Seems like it's based on Chromium? If so, that's a no-go for me. We need more web diversity and support smaller browser engines, we don't need yet another Chromium/Blink based browser.
I agree with this sentiment, but besides Webkit/Chromium and Firefox's Gecko, there's not really any options. Ladybird is a new implementation gaining fast though don't think it's ready to replace everyday workflows yet. And Ladybird has been a huge undertaking of course.
Building a new browser engine is 99% of the work and slapping LLM features on it is the other 1% of it.
> curious about your anti-bot detection implementation at the C++ level. Are you modifying specific Chromium fingerprinting.
TLDR basically most browser automation platforms use CDP or CDP based APIs and websites are able to detect it as bots. We built new C++ APIs into rendering engine for type, click, extract which are not CDP based and surprisingly don't get detected by most websites.
> auth states
I'm not fully sure I understand the issue here. Are you referring to same web app but tasks require different user-logins?

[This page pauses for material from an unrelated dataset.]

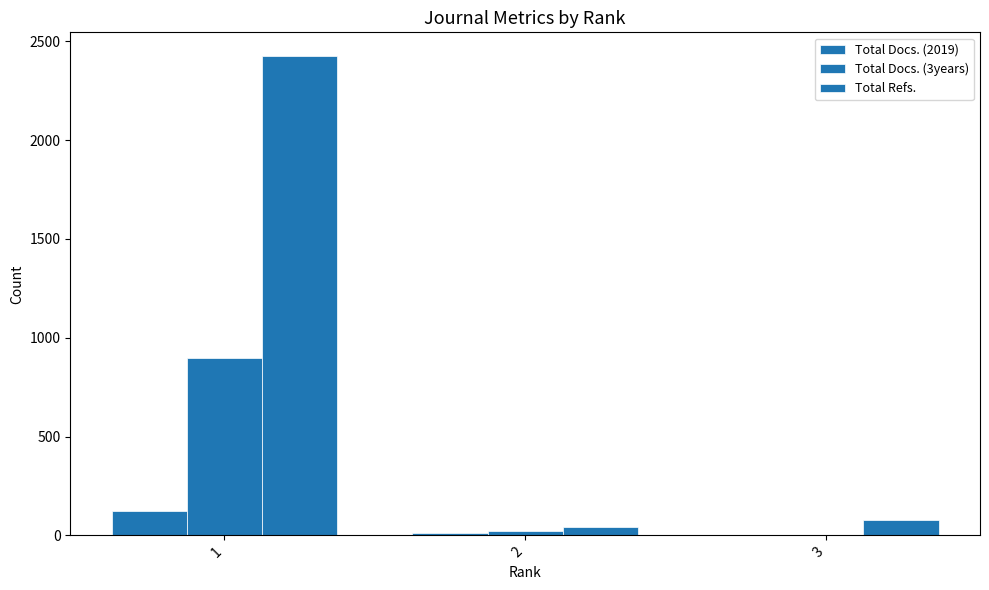

How many groups of bars are there?

3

That's brilliant - bypassing CDP entirely is the right call. Most anti-bot
systems specifically look for navigator.webdriver and CDP artifacts. Building
click/type primitives directly into the rendering pipeline is much cleaner.
> auth state question
Sorry, I wasn't clear! I was thinking about the scenario where you have
multiple MCP clients (say Claude Desktop + another agent) both trying to
control the same BrowserOS session. Do requests get queued, or can they
interleave?
For our Django agent sandbox, we handle it by serializing operations - only
one agent action at a time. Curious if you do something similar or if the
HTTP/WebSocket layer handles concurrency differently.
The architecture diagram showing WebSocket → Extension → Browser makes sense
now. Will definitely be trying this for testing our Django apps - the
logged-in session persistence would save tons of auth setup time.
Ohh man, this definitely hurts. We were a team of 2 until recently and we've been working hard to get through the backlog of feature requests as fast as possible.
I think we've definitely improved the product a lot since we launched, you should try it out!
The BrowserOS-as-MCP server we believe is a nice useful + differentiated feature that other browsers don't have. You can use BrowserOS with claude-code, claude-desktop or gemini-cli for many useful things!
Hmm I've tried. Google chrome doesn't allow starting `--remote-debugging-port` on main profiles. Logs below from my MacOS. not sure if it allows on other OSes.
good question. key difference is MCP server is built right into the browser and works with your logged sessions. One-click to connect, no CDP setup needed. Also supports multiple parallel connections via MCP http transport.